Abraham could prove a steal for the Cardinals and a savvy move by new general manager Steve Keim. He was picked up at a relatively low cost and would be an immediate difference maker if he plays like he has the past couple seasons. On top of that, he should be a strong veteran addition to the locker room.

"I think it's a smart move for them bringing in a vet guy like me, getting me for cheap," Abraham joked. "There's some veteran guys here that can help the younger guys. We've been in the league a long time, and we want to win."


On Thursday, Cardinals rookie wide receiver Ryan Swope had to end to his career before it'd even begun due to ongoing issues related to concussions suffered in college and during OTAs.

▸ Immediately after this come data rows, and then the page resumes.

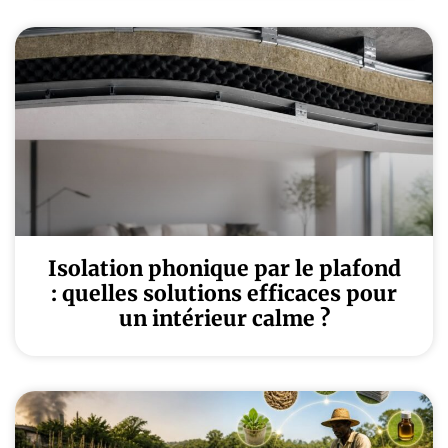
Isolation phonique par le plafond
: quelles solutions efficaces pour
un intérieur calme ?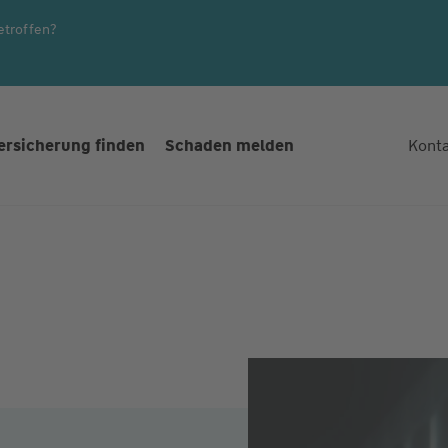
etroffen?
ersicherung finden
Schaden melden
Kont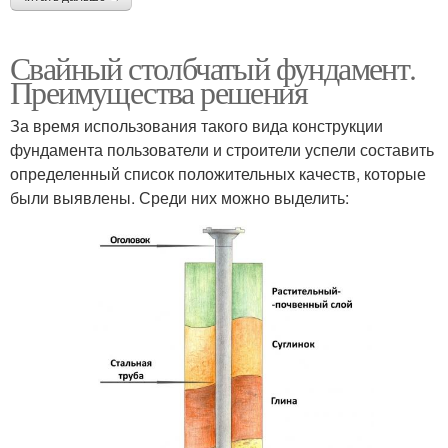
Свайный столбчатый фундамент.
Преимущества решения
За время использования такого вида конструкции
фундамента пользователи и строители успели составить
определенный список положительных качеств, которые
были выявлены. Среди них можно выделить:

Arians on Friday addressed Swope's situation for the first time since the spring.

"I feel bad for him because he's a great young man, and I knew how much it meant to him," Arians said. "You could tell it was eating him up as he was here, not being able to participate."

Because of situations like Swope's, Arians said, it's up to coaches and officials to keep making the game safer from head injuries.

"For us, it's our job to get the head out of the game. The head was not in the game when I played. ... The head became a missile in the late '80s, and we have to get it out."


-- Defensive end Frostee Rucker is the only active player not yet participating due to a "slight calf strain," but Arians said Rucker will be able to participate when the team starts practicing in pads on Sunday.

-- The Cardinals plan to hold three outdoor practices to face the elements a bit. The exact dates have not been announced, but the practices will be held at the team's facility in Tempe.